The deal, brokered by U.S. Secretary of State John Kerry, offers a path out of what threatened to be a debilitating political crisis for Afghanistan, with both candidates claiming victory and talking of setting up competing governments.

Such a scenario could have dangerously split the fragile country’s government and security forces at a time the U.S. is pulling out most of its troops and the Taliban continues to wage a fierce insurgency.

Instead, former Finance Minister Ashraf Ghani and former Foreign Minister Abdullah Abdullah consented to abide by a 100 percent, internationally supervised audit of all 8 million ballots in the presidential election and a national unity government once the results are announced.

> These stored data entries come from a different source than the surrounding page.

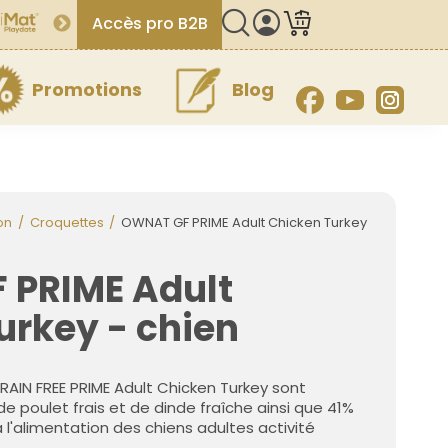
Accès pro B2B
Promotions
Blog
Facebook
YouTube
Inst
on
Croquettes
OWNAT GF PRIME Adult Chicken Turkey
 PRIME Adult
urkey - chien
IN FREE PRIME Adult Chicken Turkey sont
 poulet frais et de dinde fraîche ainsi que 41%
l'alimentation des chiens adultes activité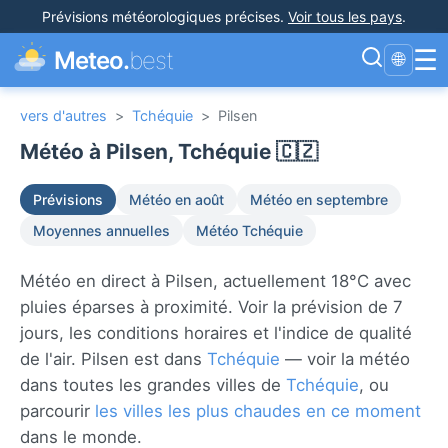
Prévisions météorologiques précises
.
Voir tous les pays
.
☰
Meteo.
best
🌐
vers d'autres
>
Tchéquie
>
Pilsen
Météo à Pilsen, Tchéquie 🇨🇿
Prévisions
Météo en août
Météo en septembre
Moyennes annuelles
Météo Tchéquie
Météo en direct à Pilsen, actuellement 18°C avec
pluies éparses à proximité. Voir la prévision de 7
jours, les conditions horaires et l'indice de qualité
de l'air. Pilsen est dans
Tchéquie
— voir la météo
dans toutes les grandes villes de
Tchéquie
, ou
parcourir
les villes les plus chaudes en ce moment
dans le monde.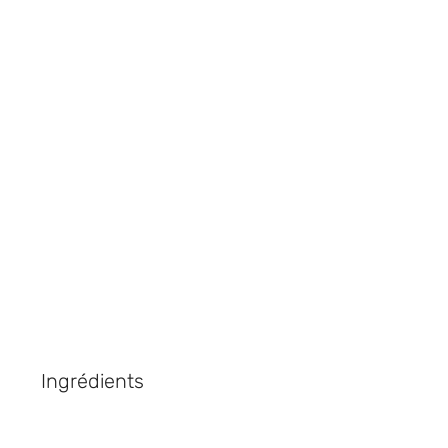
le news!
u
Ingrédients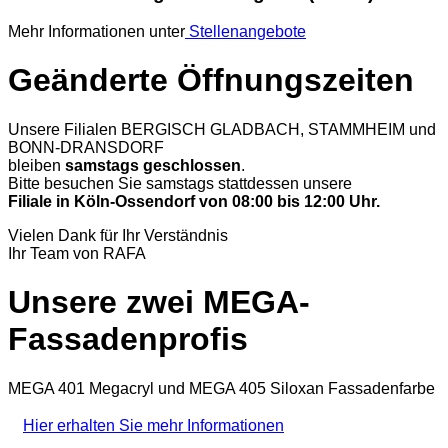
Mehr Informationen unter
Stellenangebote
Geänderte Öffnungszeiten
Unsere Filialen BERGISCH GLADBACH, STAMMHEIM und
BONN-DRANSDORF
bleiben
samstags geschlossen
.
Bitte besuchen Sie samstags stattdessen unsere
Filiale in Köln-Ossendorf von 08:00 bis 12:00 Uhr.
Vielen Dank für Ihr Verständnis
Ihr Team von RAFA
Unsere zwei MEGA-
Fassadenprofis
MEGA 401 Megacryl und MEGA 405 Siloxan Fassadenfarbe
Hier erhalten Sie mehr Informationen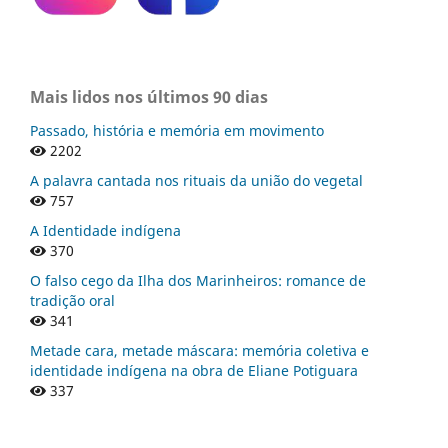
Mais lidos nos últimos 90 dias
Passado, história e memória em movimento
2202
A palavra cantada nos rituais da união do vegetal
757
A Identidade indígena
370
O falso cego da Ilha dos Marinheiros: romance de
tradição oral
341
Metade cara, metade máscara: memória coletiva e
identidade indígena na obra de Eliane Potiguara
337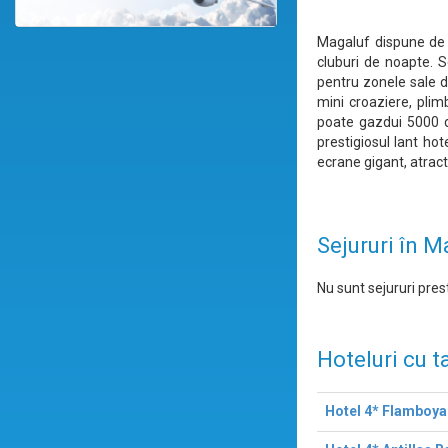
Magaluf dispune de o
cluburi de noapte. 
pentru zonele sale d
mini croaziere, plim
poate gazdui 5000 de
prestigiosul lant ho
ecrane gigant, atractii
Sejururi în M
Nu sunt sejururi prest
Hoteluri cu t
Hotel 4* Flamboya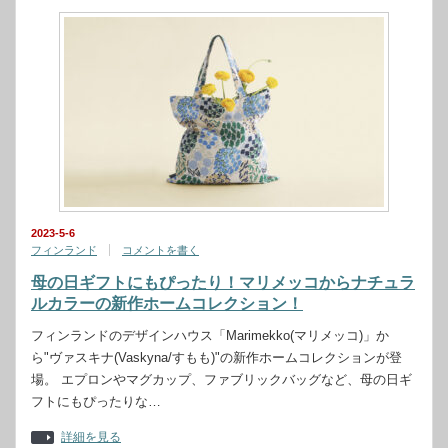
2023-5-6
フィンランド
コメントを書く
母の日ギフトにもぴったり！マリメッコからナチュラ
ルカラーの新作ホームコレクション！
フィンランドのデザインハウス「Marimekko(マリメッコ)」か
ら"ヴァスキナ(Vaskyna/すもも)"の新作ホームコレクションが登
場。 エプロンやマグカップ、ファブリックバッグなど、母の日ギ
フトにもぴったりな…
詳細を見る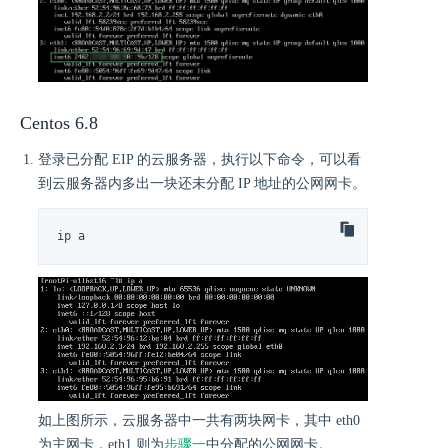
Centos 6.8
登录已分配 EIP 的云服务器，执行以下命令，可以看
到云服务器内多出一块还未分配 IP 地址的公网网卡。
ip a
如上图所示，云服务器中一共有两块网卡，其中 eth0
为主网卡，eth1 则为
步骤一
中分配的公网网卡。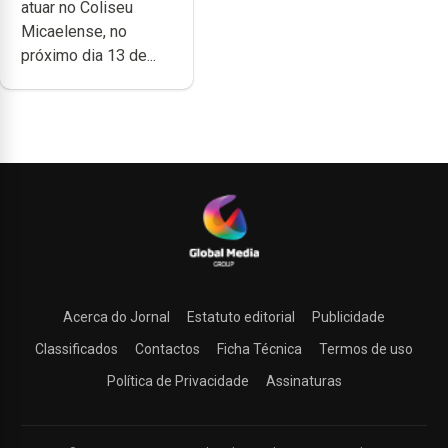
atuar no Coliseu
Micaelense
Micaelense, no
próximo dia 13 de...
Acerca do Jornal
Estatuto editorial
Publicidade
Classificados
Contactos
Ficha Técnica
Termos de uso
Política de Privacidade
Assinaturas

But Kerry, who brokered the breakthrough after two days of negotiations, warned early Sunday that much work still remained. “This will be still a difficult road because there are important obligations required and difficult decisions to be made,” Kerry said.

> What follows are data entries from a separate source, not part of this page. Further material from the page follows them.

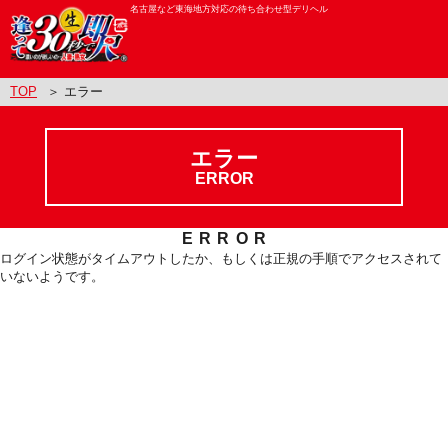
名古屋など東海地方対応の待ち合わせ型デリヘル
TOP
＞ エラー
エラー
ERROR
ERROR
ログイン状態がタイムアウトしたか、もしくは正規の手順でアクセスされて
いないようです。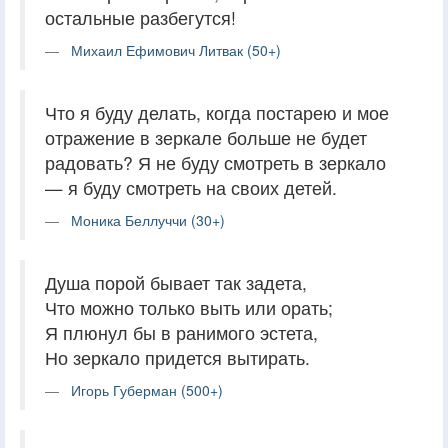
остальные разбегутся!
Михаил Ефимович Литвак (50+)
Что я буду делать, когда постарею и мое
отражение в зеркале больше не будет
радовать? Я не буду смотреть в зеркало
— я буду смотреть на своих детей.
Моника Беллуччи (30+)
Душа порой бывает так задета,
Что можно только выть или орать;
Я плюнул бы в ранимого эстета,
Но зеркало придется вытирать.
Игорь Губерман (500+)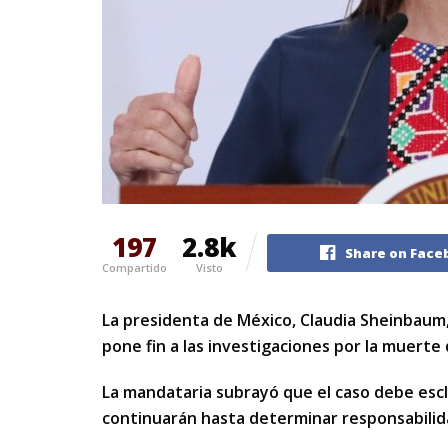
197
2.8k
Share on Face
Compartido
Visto
La presidenta de México, Claudia Sheinbaum, 
pone fin a las investigaciones por la muert
La mandataria subrayó que el caso debe escl
continuarán hasta determinar responsabilidad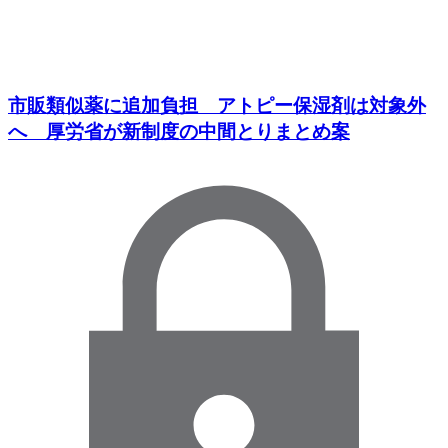
市販類似薬に追加負担 アトピー保湿剤は対象外
へ 厚労省が新制度の中間とりまとめ案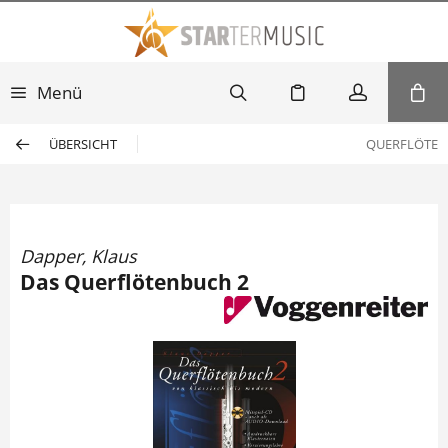
Menü
ÜBERSICHT
QUERFLÖTE
Dapper, Klaus
Das Querflötenbuch 2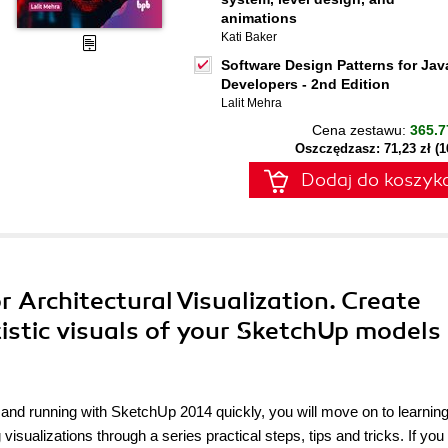
animations
Kati Baker
Software Design Patterns for Jav
Developers - 2nd Edition
Lalit Mehra
Cena zestawu:
365.7
Oszczędzasz: 71,23 zł (
Dodaj do koszyk
r Architectural Visualization. Create
istic visuals of your SketchUp models
up and running with SketchUp 2014 quickly, you will move on to learning
visualizations through a series practical steps, tips and tricks. If you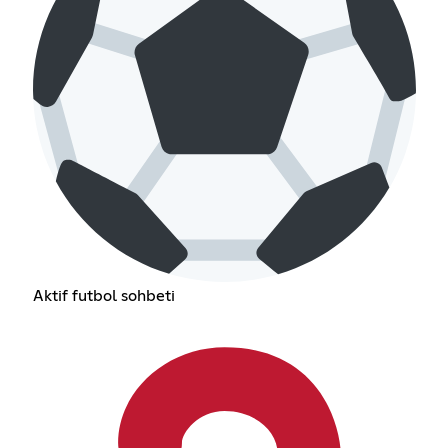
Aktif futbol sohbeti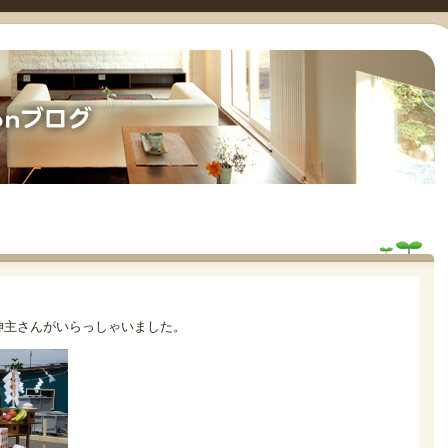
神主さんがいらっしゃいました。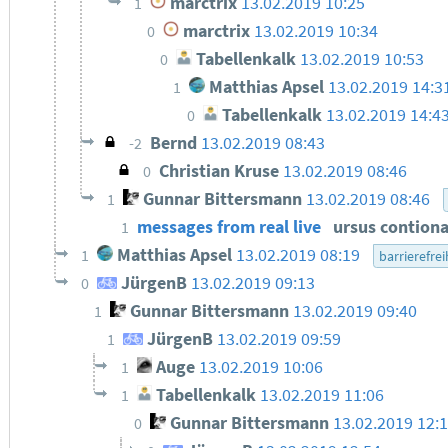
marctrix
13.02.2019 10:25
1
marctrix
13.02.2019 10:34
0
Tabellenkalk
13.02.2019 10:53
0
Matthias Apsel
13.02.2019 14:3
1
Tabellenkalk
13.02.2019 14:4
0
Bernd
13.02.2019 08:43
-2
Christian Kruse
13.02.2019 08:46
0
Gunnar Bittersmann
13.02.2019 08:46
1
messages from real live
ursus contio
1
Matthias Apsel
13.02.2019 08:19
1
barrierefrei
JürgenB
13.02.2019 09:13
0
Gunnar Bittersmann
13.02.2019 09:40
1
JürgenB
13.02.2019 09:59
1
Auge
13.02.2019 10:06
1
Tabellenkalk
13.02.2019 11:06
1
Gunnar Bittersmann
13.02.2019 12:
0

The audit is expected to take a “number of weeks” and would begin with the ballot boxes in Kabul. Ballot boxes from the provinces are to flown to the capital by helicopter by U.S. and international forces and examined on rolling basis.

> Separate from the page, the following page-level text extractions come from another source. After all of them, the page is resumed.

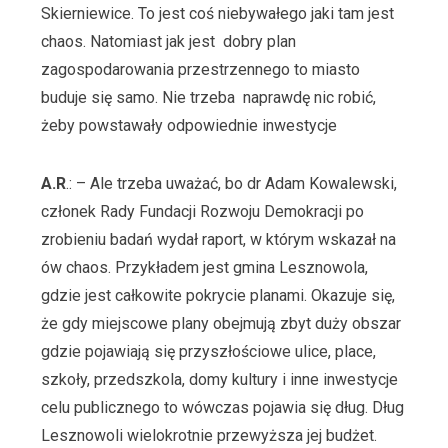
Skierniewice. To jest coś niebywałego jaki tam jest
chaos. Natomiast jak jest dobry plan
zagospodarowania przestrzennego to miasto
buduje się samo. Nie trzeba naprawdę nic robić,
żeby powstawały odpowiednie inwestycje
A.R
.: – Ale trzeba uważać, bo dr Adam Kowalewski,
członek Rady Fundacji Rozwoju Demokracji po
zrobieniu badań wydał raport, w którym wskazał na
ów chaos. Przykładem jest gmina Lesznowola,
gdzie jest całkowite pokrycie planami. Okazuje się,
że gdy miejscowe plany obejmują zbyt duży obszar
gdzie pojawiają się przyszłościowe ulice, place,
szkoły, przedszkola, domy kultury i inne inwestycje
celu publicznego to wówczas pojawia się dług. Dług
Lesznowoli wielokrotnie przewyższa jej budżet.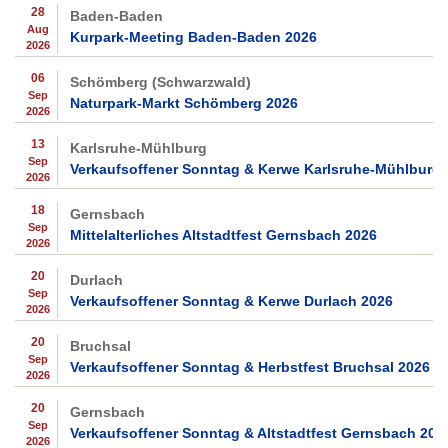
28
Baden-Baden
Aug
Kurpark-Meeting Baden-Baden 2026
2026
06
Schömberg (Schwarzwald)
Sep
Naturpark-Markt Schömberg 2026
2026
13
Karlsruhe-Mühlburg
Sep
Verkaufsoffener Sonntag & Kerwe Karlsruhe-Mühlburg 
2026
18
Gernsbach
Sep
Mittelalterliches Altstadtfest Gernsbach 2026
2026
20
Durlach
Sep
Verkaufsoffener Sonntag & Kerwe Durlach 2026
2026
20
Bruchsal
Sep
Verkaufsoffener Sonntag & Herbstfest Bruchsal 2026
2026
20
Gernsbach
Sep
Verkaufsoffener Sonntag & Altstadtfest Gernsbach 202
2026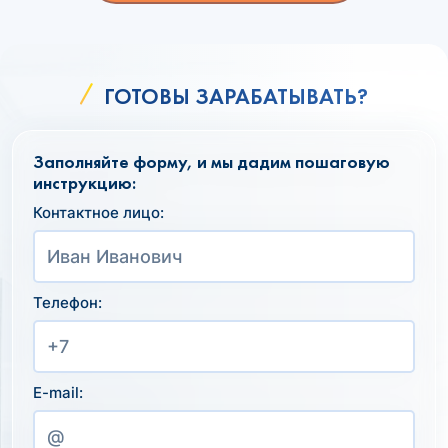
ГОТОВЫ ЗАРАБАТЫВАТЬ?
Заполняйте форму, и мы дадим пошаговую
инструкцию:
Контактное лицо:
Телефон:
E-mail: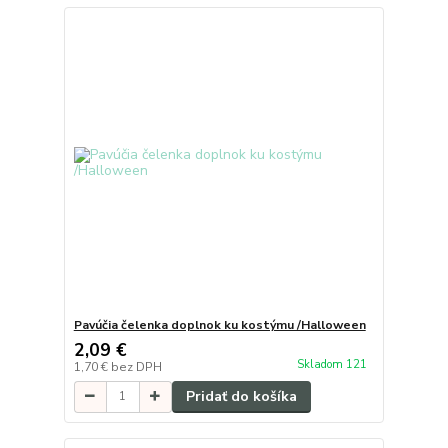
Pavúčia čelenka doplnok ku kostýmu /Halloween
2,09 €
Skladom 121
1,70 €
bez DPH
Pridať do košíka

Representatives from each campaign as well as international observers will help oversee the review, and the candidate with the most votes would be declared the winner and become president.

Both candidates agreed to respect the result, and the winner would immediately form a national unity government. The inauguration, which had been scheduled for Aug. 2, would be postponed.

Abdullah, who spoke first at the news conference announcing the breakthrough, said the election created “serious challenges.”

But he praised Ghani for ideas on how the audit would be conducted and the framework for a unity government would be established once the victor is determined.

Ghani returned the compliments to Abdullah, lauding his competitor’s patriotism and commitment to a dialogue that promotes national unity.

“Stability is the desire of everyone,” Ghani said. “Our aim is simple: We’ve committed to the most thorough audit” in history. Such a process would remove any ambiguity about the result, he added.

The announcement came as a relief to a country on edge and worried about how the election dispute would resolve itself.

Both the full audit and the agreement to form a unity government drew praise from television commentators immediately after the speeches.